«Ich dachte immer,
ich muss mich mehr
anstrengen»

Wie ein Handprofil die
Wahrnehmung verändert.
Ein Fallbeispiel.


Angesichts der enormen Individualität der menschlichen Hand mit Unterschieden von über 9 cm bei der Spannweite 2-5 (zwischen Zeigefinger und kleinem Finger) und bis zu 7 cm bei der Spannweite 3-4 (zwischen Mittelfinger und Ringfinger) kommt es für einen ersten Eindruck von Spielräumen und Grenzen einer Musikerhand kaum auf eine millimetergenaue Messung an. Schon die Pragmatische Handeinschätzung (PHE) des Musikphysiologie-Pioniers Christoph Wagner kann helfen, Ursachen von übermässiger Ermüdung und Overuse-Syndromen auf die Spur zu kommen. Die PHE, die «kleine Schwester» der von Wagner entwickelten und seit 2009 am Zürcher Zentrum Musikerhand der ZHdK beheimateten Biomechanischen Handmessung (BHM), erfasst die Handgrösse, alle Daumen- und Binnenspannweiten und zehn weitere Handeigenschaften. Anhand der Messblätter aus Wagners Buch Hand und Instrument werden individuelle Werte mit denen von Profimusikern verglichen.

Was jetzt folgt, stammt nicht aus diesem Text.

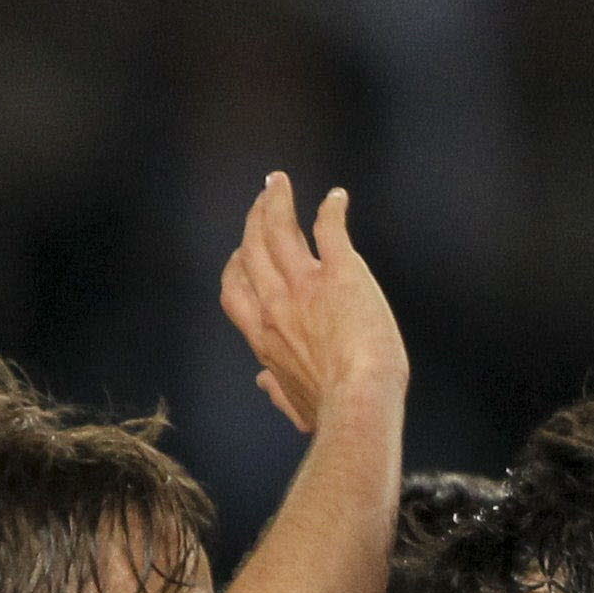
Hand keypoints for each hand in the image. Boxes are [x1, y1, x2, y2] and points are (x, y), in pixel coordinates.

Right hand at [217, 173, 404, 437]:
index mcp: (264, 337)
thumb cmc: (330, 410)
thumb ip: (278, 390)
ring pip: (278, 230)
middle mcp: (276, 305)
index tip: (241, 254)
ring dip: (276, 202)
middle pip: (251, 251)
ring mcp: (305, 285)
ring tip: (277, 183)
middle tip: (260, 201)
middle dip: (252, 221)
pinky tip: (337, 198)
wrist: (357, 400)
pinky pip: (328, 228)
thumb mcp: (296, 404)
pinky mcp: (341, 271)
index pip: (235, 292)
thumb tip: (264, 383)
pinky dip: (330, 209)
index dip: (235, 267)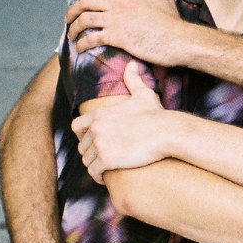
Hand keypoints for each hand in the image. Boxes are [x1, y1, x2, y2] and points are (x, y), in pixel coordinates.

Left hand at [66, 0, 181, 60]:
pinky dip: (82, 43)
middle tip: (68, 18)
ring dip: (73, 28)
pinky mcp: (117, 36)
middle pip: (85, 1)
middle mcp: (118, 2)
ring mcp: (116, 18)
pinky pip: (92, 38)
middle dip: (72, 10)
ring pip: (84, 19)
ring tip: (71, 35)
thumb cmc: (171, 20)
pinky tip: (79, 48)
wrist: (178, 39)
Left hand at [71, 65, 166, 181]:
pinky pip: (93, 172)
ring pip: (86, 161)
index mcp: (99, 114)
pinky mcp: (106, 160)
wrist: (166, 132)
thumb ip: (133, 80)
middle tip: (101, 158)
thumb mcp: (143, 94)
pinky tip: (105, 177)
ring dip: (94, 166)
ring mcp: (100, 145)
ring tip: (103, 169)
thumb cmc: (156, 115)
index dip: (82, 136)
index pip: (76, 126)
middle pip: (81, 146)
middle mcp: (95, 129)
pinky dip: (97, 176)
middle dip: (90, 153)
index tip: (92, 142)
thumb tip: (132, 65)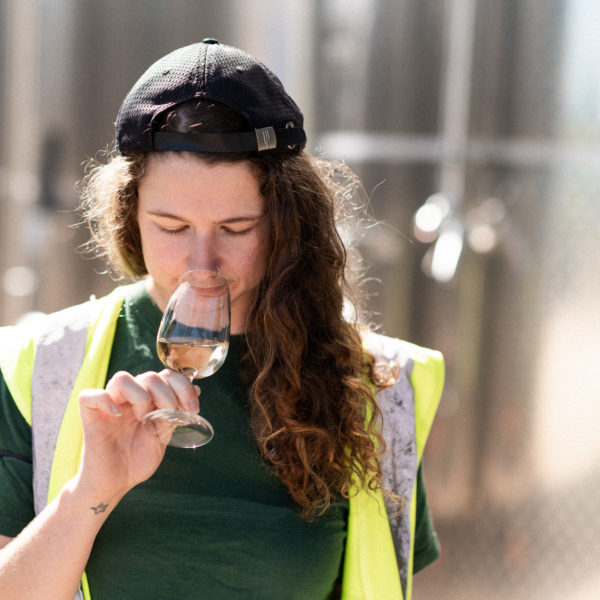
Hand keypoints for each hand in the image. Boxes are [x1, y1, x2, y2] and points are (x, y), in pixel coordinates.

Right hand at [76, 369, 198, 498]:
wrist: (115, 485)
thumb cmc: (136, 461)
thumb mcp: (163, 436)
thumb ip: (175, 413)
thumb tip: (197, 389)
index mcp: (146, 399)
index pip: (165, 376)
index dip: (182, 386)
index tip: (193, 408)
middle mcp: (128, 398)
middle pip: (149, 375)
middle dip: (167, 394)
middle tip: (170, 415)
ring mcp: (108, 406)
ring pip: (121, 378)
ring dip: (140, 396)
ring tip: (143, 418)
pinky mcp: (90, 418)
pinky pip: (89, 396)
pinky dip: (105, 401)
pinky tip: (117, 415)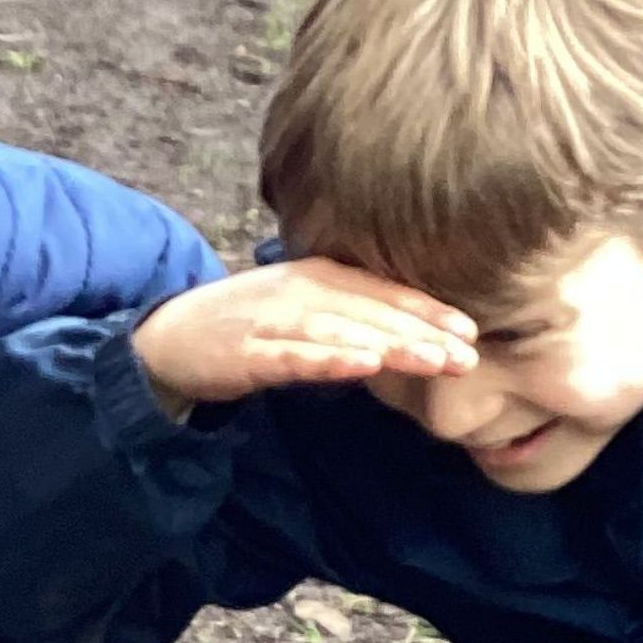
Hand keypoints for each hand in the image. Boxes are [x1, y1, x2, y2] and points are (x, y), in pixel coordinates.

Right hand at [134, 260, 477, 411]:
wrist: (170, 336)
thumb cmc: (246, 325)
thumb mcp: (304, 309)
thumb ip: (350, 315)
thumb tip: (407, 332)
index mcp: (320, 276)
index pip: (384, 292)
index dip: (429, 310)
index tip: (472, 331)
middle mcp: (302, 290)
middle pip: (373, 312)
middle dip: (424, 333)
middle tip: (469, 356)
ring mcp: (274, 320)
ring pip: (343, 332)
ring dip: (391, 346)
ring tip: (434, 361)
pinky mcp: (248, 352)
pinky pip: (295, 356)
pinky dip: (329, 359)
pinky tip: (363, 366)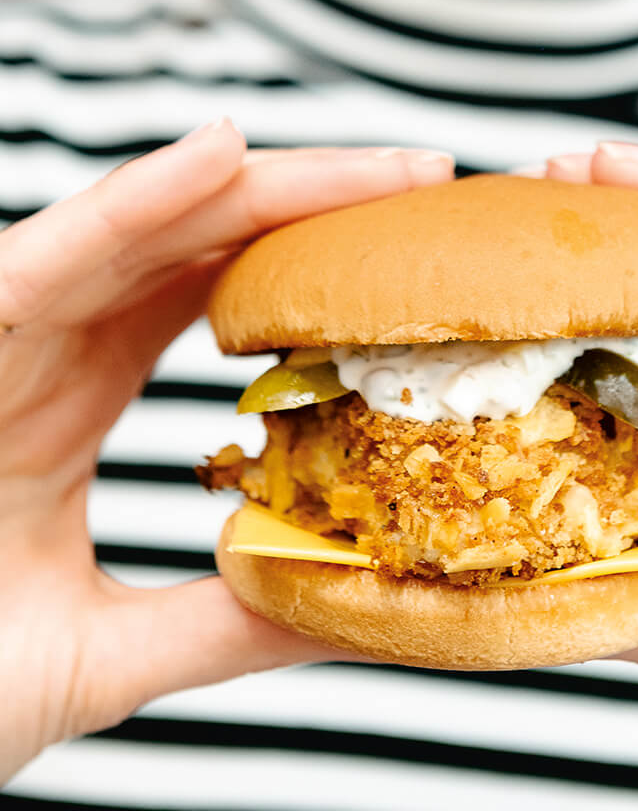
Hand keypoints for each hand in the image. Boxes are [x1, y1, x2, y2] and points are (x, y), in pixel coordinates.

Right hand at [0, 119, 453, 781]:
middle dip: (311, 209)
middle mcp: (34, 353)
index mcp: (65, 402)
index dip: (306, 272)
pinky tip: (221, 159)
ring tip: (375, 165)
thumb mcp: (105, 652)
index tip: (412, 264)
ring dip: (255, 188)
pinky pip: (43, 262)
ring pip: (133, 233)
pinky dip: (128, 209)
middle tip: (425, 182)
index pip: (205, 304)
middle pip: (192, 249)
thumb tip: (355, 609)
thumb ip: (222, 620)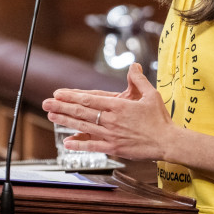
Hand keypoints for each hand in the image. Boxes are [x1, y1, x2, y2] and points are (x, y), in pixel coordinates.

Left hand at [42, 63, 174, 160]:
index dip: (72, 96)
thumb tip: (133, 65)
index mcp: (119, 106)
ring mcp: (111, 135)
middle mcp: (112, 120)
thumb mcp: (151, 94)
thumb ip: (139, 79)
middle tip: (46, 103)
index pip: (90, 100)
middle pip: (82, 113)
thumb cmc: (160, 118)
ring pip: (84, 127)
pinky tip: (67, 142)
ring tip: (51, 116)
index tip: (59, 93)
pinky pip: (92, 146)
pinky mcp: (114, 149)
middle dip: (62, 107)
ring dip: (66, 122)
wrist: (167, 141)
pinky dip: (79, 144)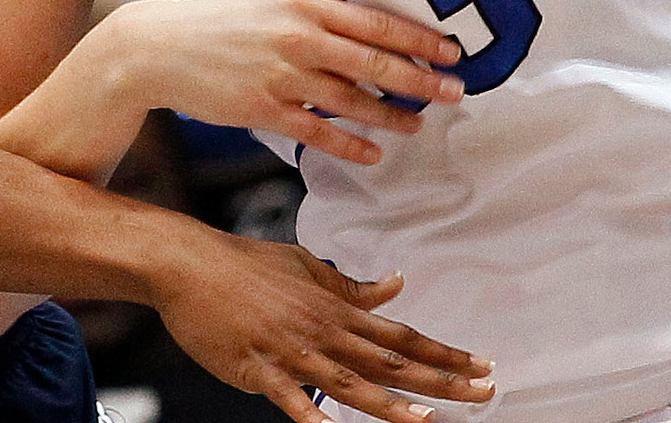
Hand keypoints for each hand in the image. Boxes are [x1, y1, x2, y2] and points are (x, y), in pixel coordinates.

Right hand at [112, 0, 462, 165]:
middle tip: (455, 93)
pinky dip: (352, 145)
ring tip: (418, 126)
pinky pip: (320, 133)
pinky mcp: (265, 110)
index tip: (452, 52)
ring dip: (392, 116)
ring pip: (354, 102)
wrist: (160, 46)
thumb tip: (364, 32)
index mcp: (302, 4)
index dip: (419, 39)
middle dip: (422, 81)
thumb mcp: (268, 1)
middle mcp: (298, 38)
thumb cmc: (218, 22)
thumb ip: (314, 13)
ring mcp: (282, 77)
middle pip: (376, 64)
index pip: (376, 23)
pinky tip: (374, 152)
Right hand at [152, 230, 493, 422]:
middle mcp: (322, 331)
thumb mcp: (303, 265)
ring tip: (431, 419)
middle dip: (441, 380)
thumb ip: (349, 285)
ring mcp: (291, 352)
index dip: (445, 352)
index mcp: (334, 307)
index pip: (401, 335)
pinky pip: (292, 401)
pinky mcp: (258, 369)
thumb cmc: (243, 264)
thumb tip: (394, 284)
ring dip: (394, 405)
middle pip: (390, 362)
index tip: (481, 365)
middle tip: (484, 392)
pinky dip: (314, 418)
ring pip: (351, 384)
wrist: (186, 264)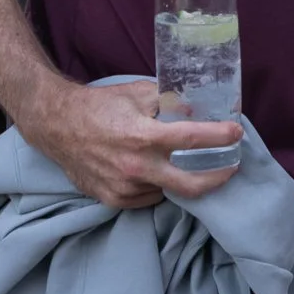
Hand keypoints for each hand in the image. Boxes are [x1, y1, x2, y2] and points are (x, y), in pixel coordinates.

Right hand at [19, 79, 242, 208]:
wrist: (57, 126)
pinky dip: (158, 186)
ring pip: (168, 190)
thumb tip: (198, 110)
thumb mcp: (139, 93)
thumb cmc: (100, 106)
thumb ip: (170, 101)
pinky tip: (157, 172)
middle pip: (191, 185)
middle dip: (218, 178)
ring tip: (184, 163)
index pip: (193, 139)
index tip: (237, 133)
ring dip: (180, 177)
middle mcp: (136, 167)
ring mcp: (124, 188)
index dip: (221, 137)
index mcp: (144, 136)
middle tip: (230, 168)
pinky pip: (148, 198)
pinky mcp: (113, 200)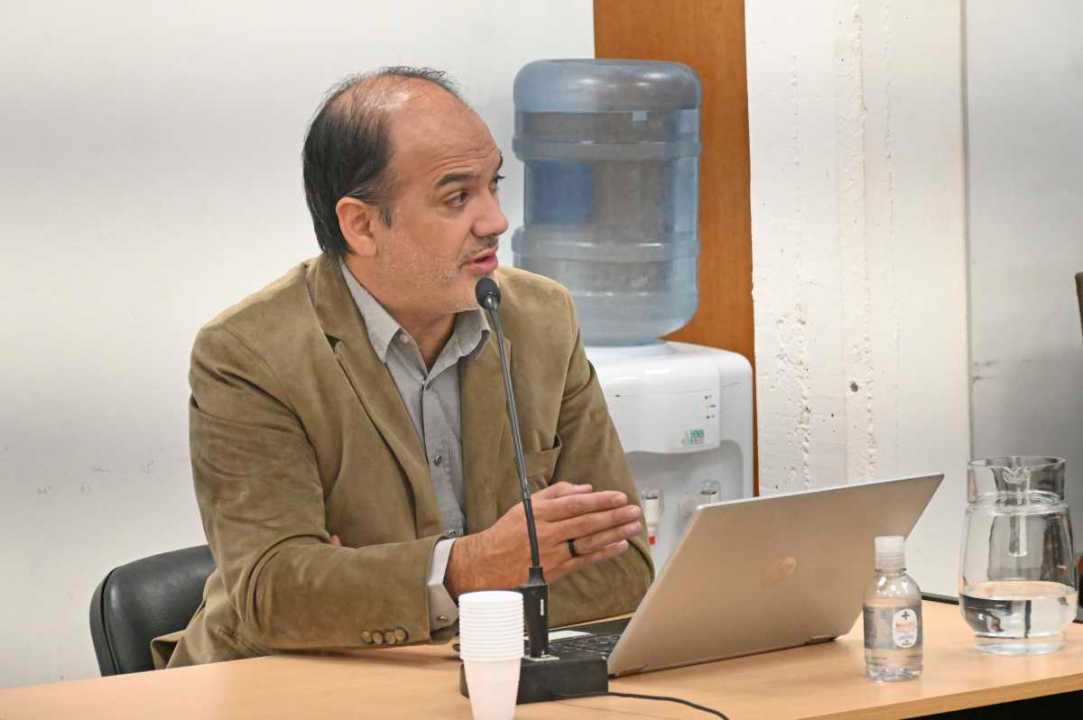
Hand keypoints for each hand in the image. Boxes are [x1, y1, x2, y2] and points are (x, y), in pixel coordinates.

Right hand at [444, 481, 641, 597]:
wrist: (488, 564)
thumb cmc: (508, 532)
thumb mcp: (527, 505)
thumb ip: (555, 494)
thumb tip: (585, 489)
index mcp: (540, 513)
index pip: (576, 504)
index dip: (600, 501)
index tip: (619, 497)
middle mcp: (548, 532)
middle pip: (587, 522)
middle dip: (614, 516)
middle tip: (634, 511)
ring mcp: (553, 553)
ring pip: (589, 541)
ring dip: (615, 533)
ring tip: (633, 526)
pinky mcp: (556, 570)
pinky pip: (585, 560)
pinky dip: (604, 553)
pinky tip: (620, 546)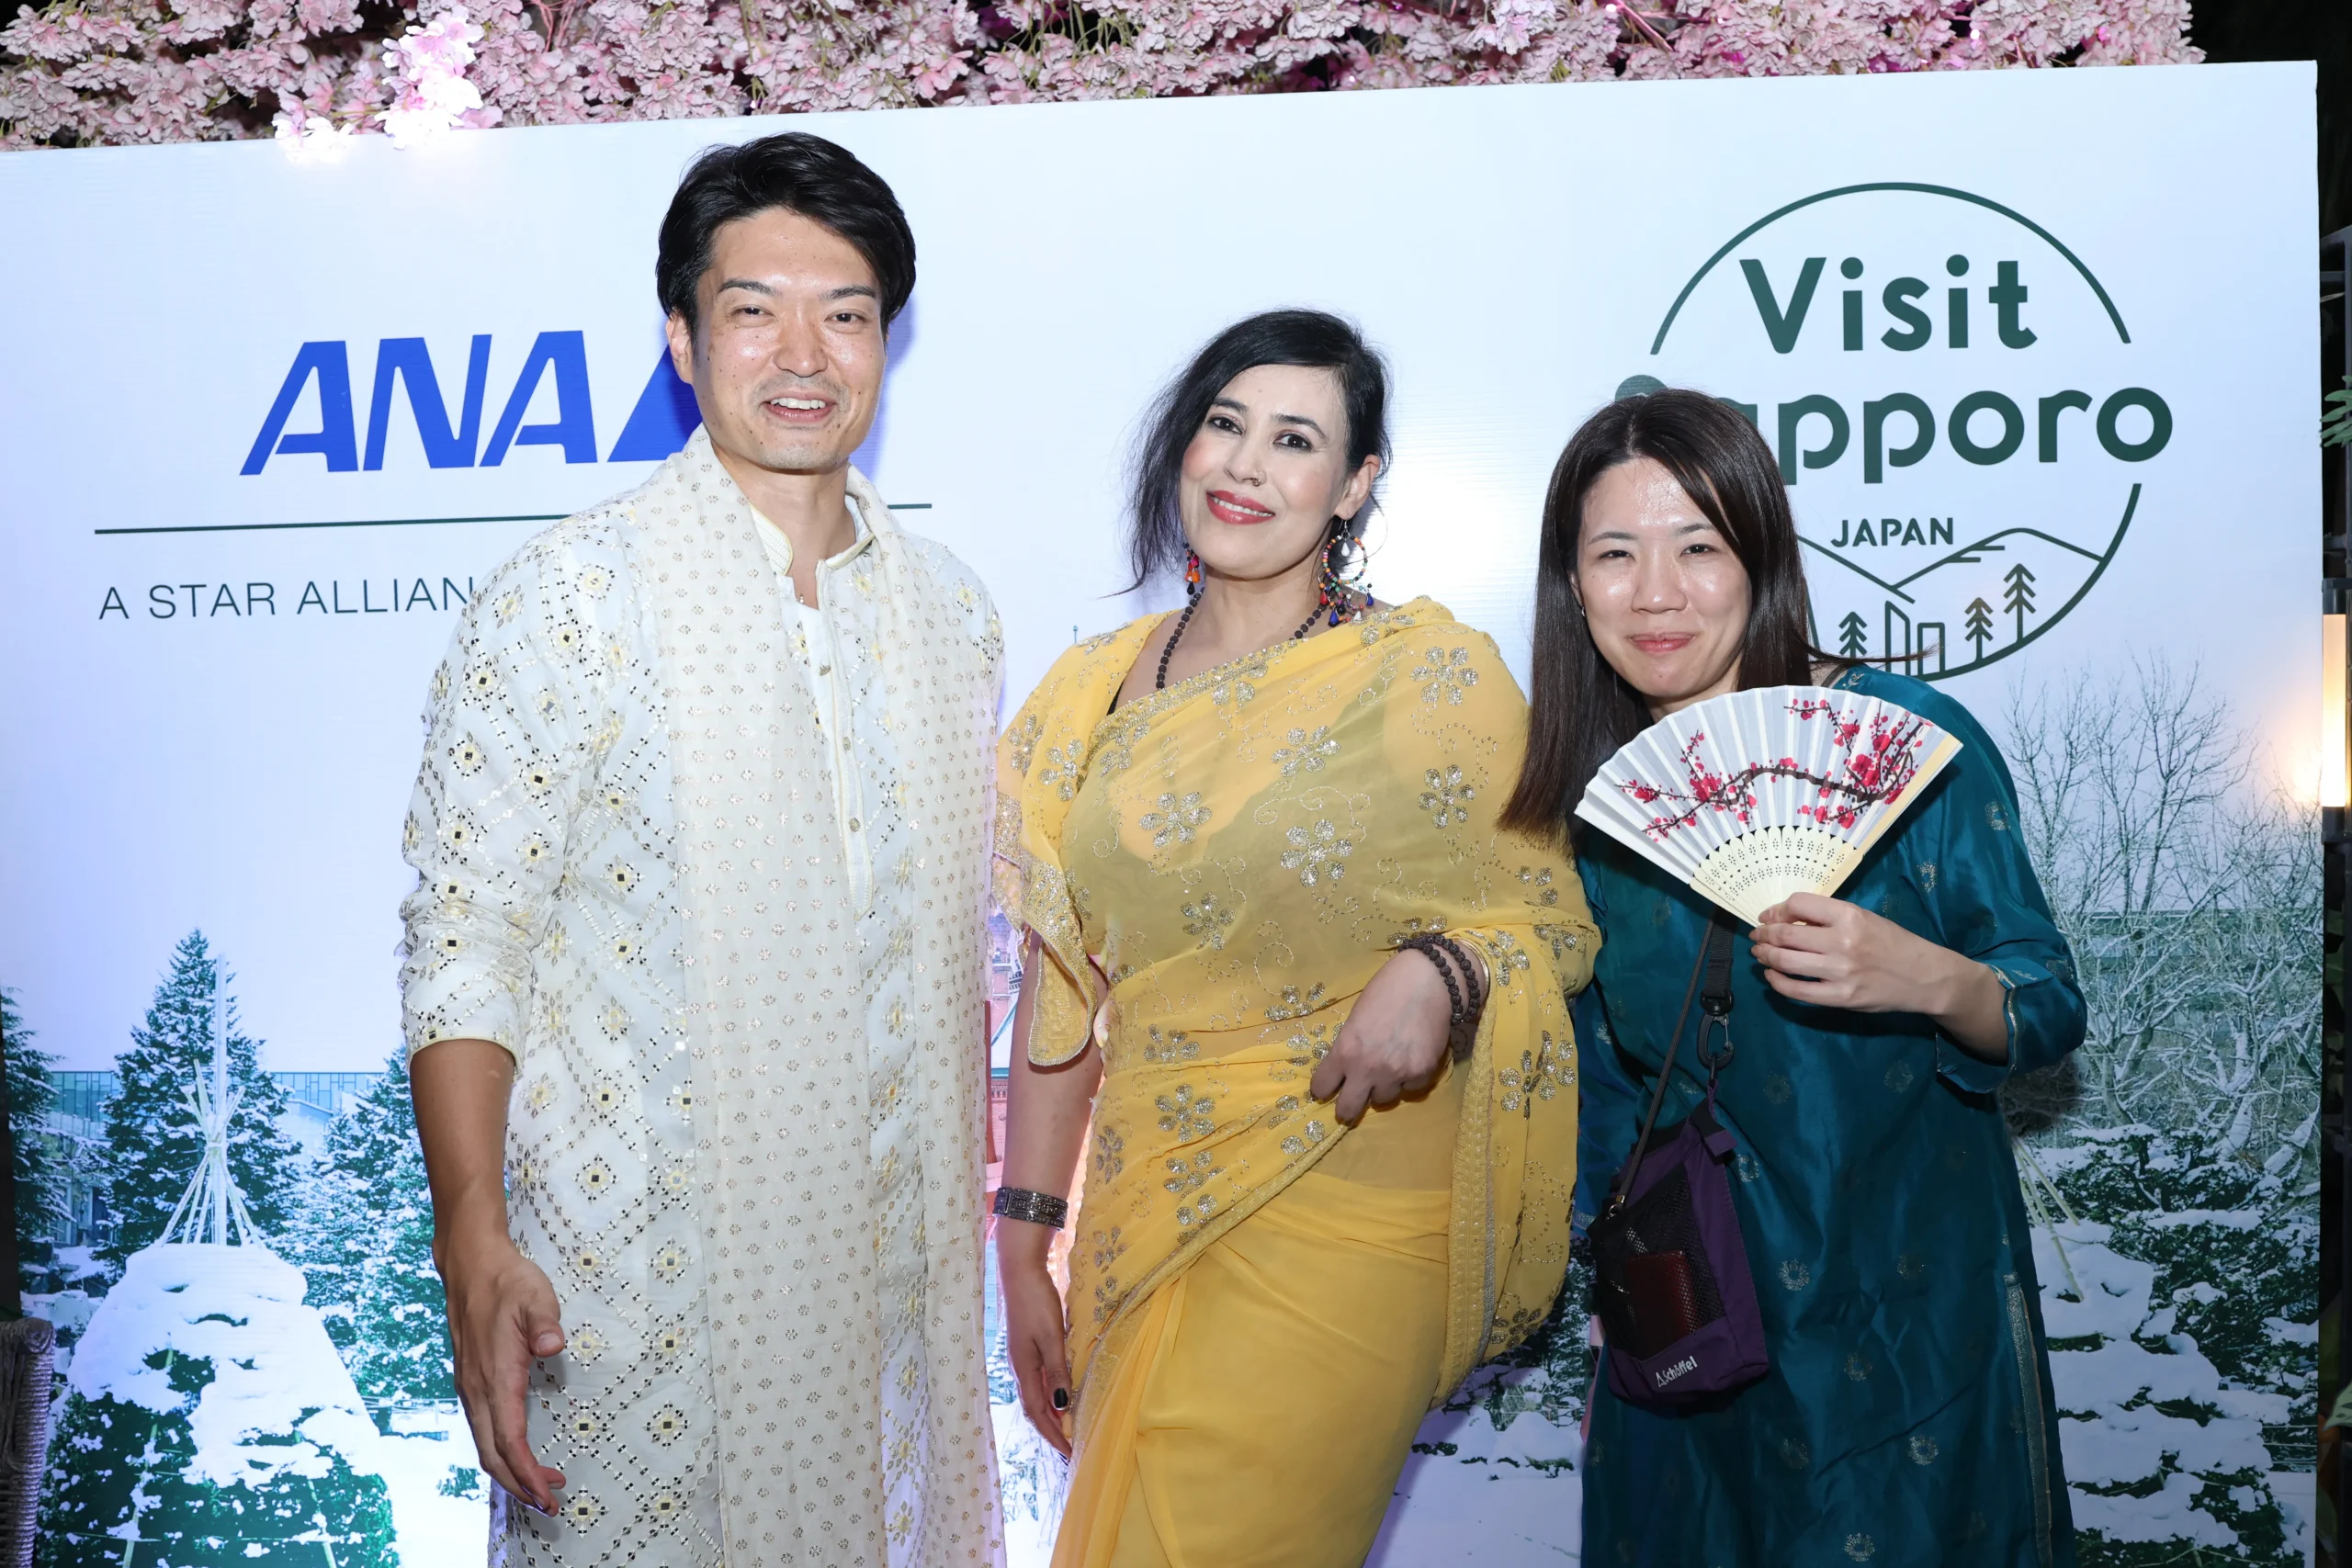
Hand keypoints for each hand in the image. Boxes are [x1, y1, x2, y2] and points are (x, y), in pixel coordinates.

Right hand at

Der Individualität der Hand steht die genormte Klaviatur gegenüber − und der Traum vieler Pianisten, sich auch jene Perlen der Klavierliteratur zu erschliessen, deren spieltechnische Anforderungen womöglich die eigenen Grenzen übersteigen. Für eine 53-jährige Klavierpädagogin war das Spielen auf dem modernen Flügel «immer mit Krampf verbunden. Was mir immer Schwierigkeiten gemacht hat, ist Akkordspiel.» Ganz anders ihr Spielgefühl, als sie im Alter von 47 Jahren erstmals Hammerflügel spielte: «Da war das Gefühl: das ist mein Instrument. Ich konnte fliessender spielen.»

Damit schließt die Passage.